The quality of the casting matches that of the overall production, which took the filmmakers up about 16,000 feet on Mount Everest itself, on two other mountainsides in Europe, and finally in a massive soundstage. The fact that technology and filmmaking practice has advanced to the point where a shoot like this is feasible makes for a bit of a milestone in film history. And because of the largely natural environs in which Everest was shot, it follows that it’s visually stunning. The location photography lights up the big screen, and more than justifies a theatrical spectacle.

Scott

Beaufoy and co-writer William Nicholson work hard to give the characters intensely naturalistic dialogue, doing justice to the very real tragedy that they’re depicting. And while Beaufoy’s focus on one character in 127 Hours ended up making him more of a universal avatar, in Everest the challenge is to humanize quite a large group of survivors and would-be survivors. While there’s not an especial depth to these characters, the writers succeed well enough in getting the audience to care for them (leading to a few later moments of earned schmaltz).
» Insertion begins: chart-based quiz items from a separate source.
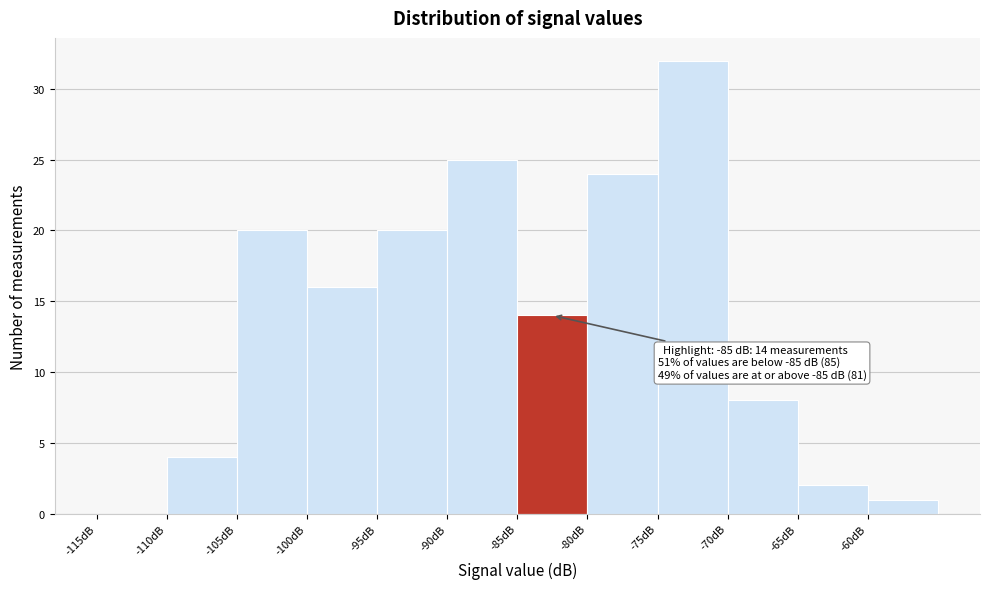

Over which range of the x-axis is the bar tallest?

-75 to -70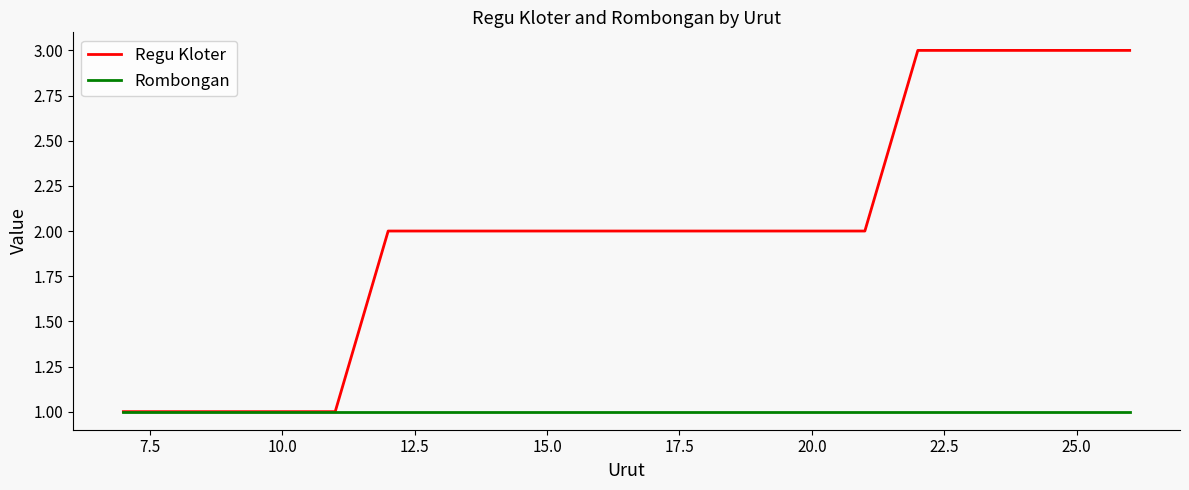

List the series in order of their overall mean, highest first.

Regu Kloter, Rombongan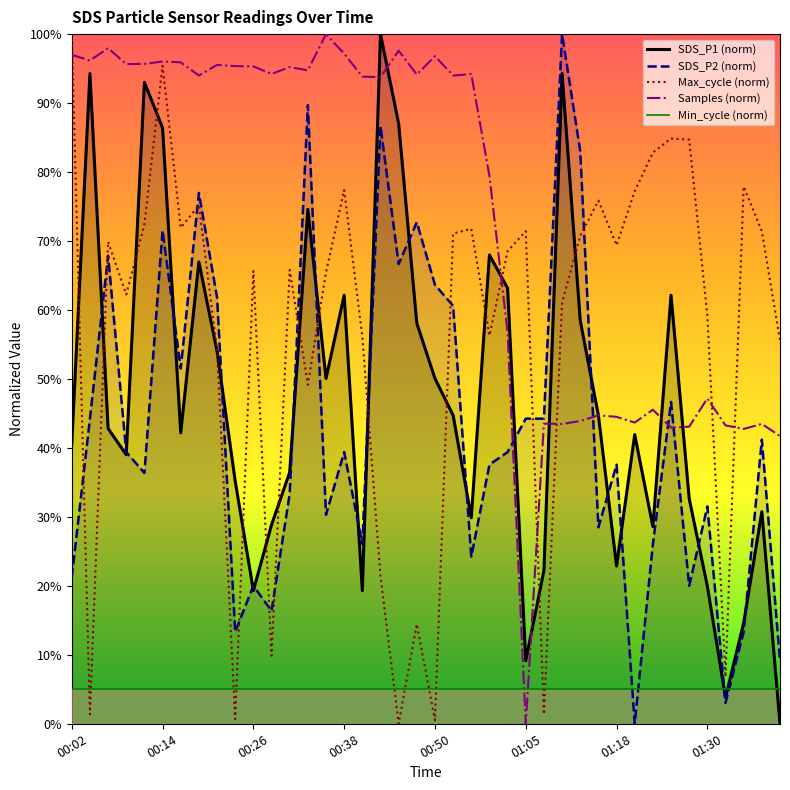

Which series has the largest range (max minus min)?

SDS_P1 (norm)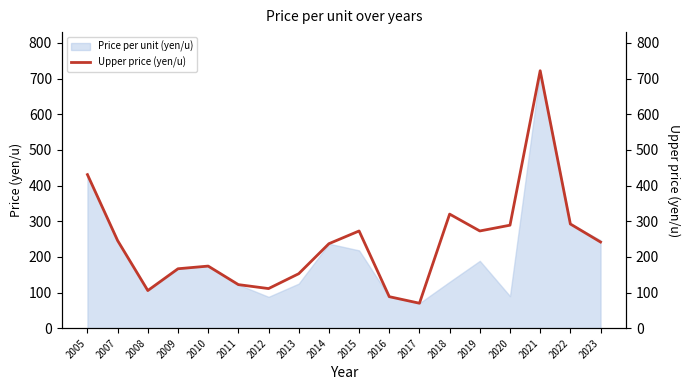

Does the chart display data point markers on the line(s)?

No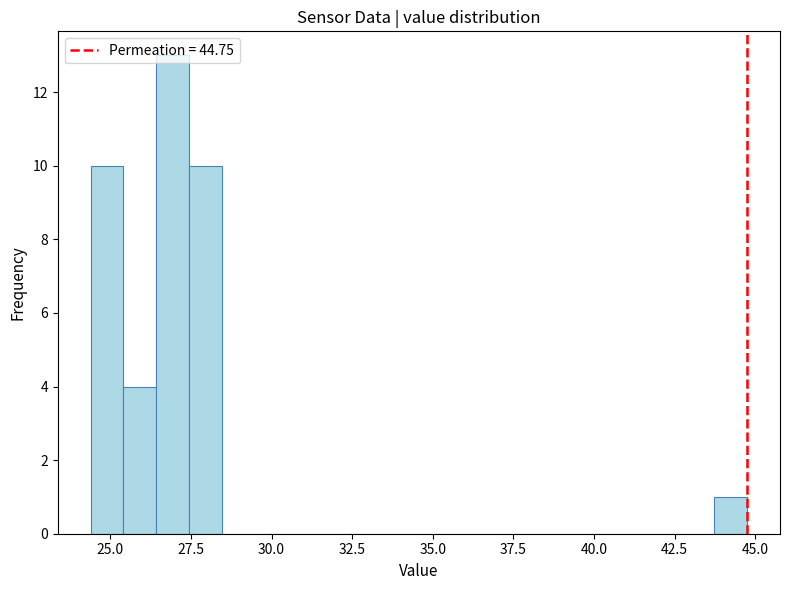

Read against the x-axis, roughly where is the centre of the tallest bar?

27.0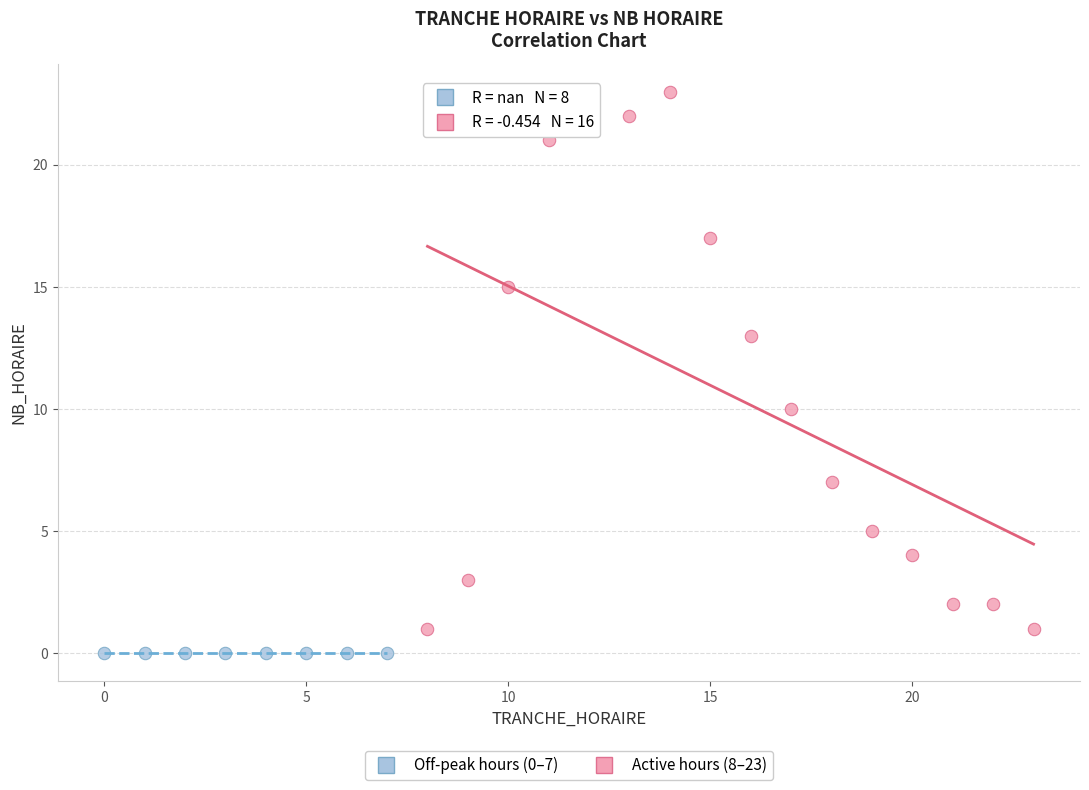

Which series reaches the maximum Y coordinate?

Active hours (8–23)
So the most important flaw of a disaster movie is corrected: death is not just a statistic.

Communication

The actors give suitably harrowed performances, and the film runs like clockwork from the joy of discovery to the struggle of perseverance to the pain of loss to a bittersweet ending. That’s all you could have asked of Everest, and that’s what it delivers, in a great-looking and well-made package. I’ll use the mountain itself as a kind of metaphor. When asked why he climbed Everest, George Mallory replied, “Because it’s there”. When asked if I would recommend this film, I reply, “Everest is there, it works, but the degree to which it grabs you is the key.” Mileage will vary. For me, I respect it, I like it well enough for what it is, but it doesn’t particularly grab me.

Rob

While the film doesn’t hit me as hard as I know it will others, it is a very impressive achievement in technical filmmaking. It’s frequently beautiful, the cast are game, and the writing is a cut above the stereotypical disaster fare. Everest is exactly as advertised, and there’s nothing wrong with that. Meet it halfway, and I’ll be glad if the mountain moves you. 7/10.

 

P.S.: There’s a cruel irony that unfolded around the Everest production. In April 2014, when the second unit was shooting additional material, nearby on the mountain several other climbers were preparing to ascend Everest. When sherpas were bringing supplies to these climbers, an avalanche struck and killed 16 of the sherpas and guides. It’s a bitter irony that the Everest crew were in the vicinity of a greater loss of life than that which they would depict on film.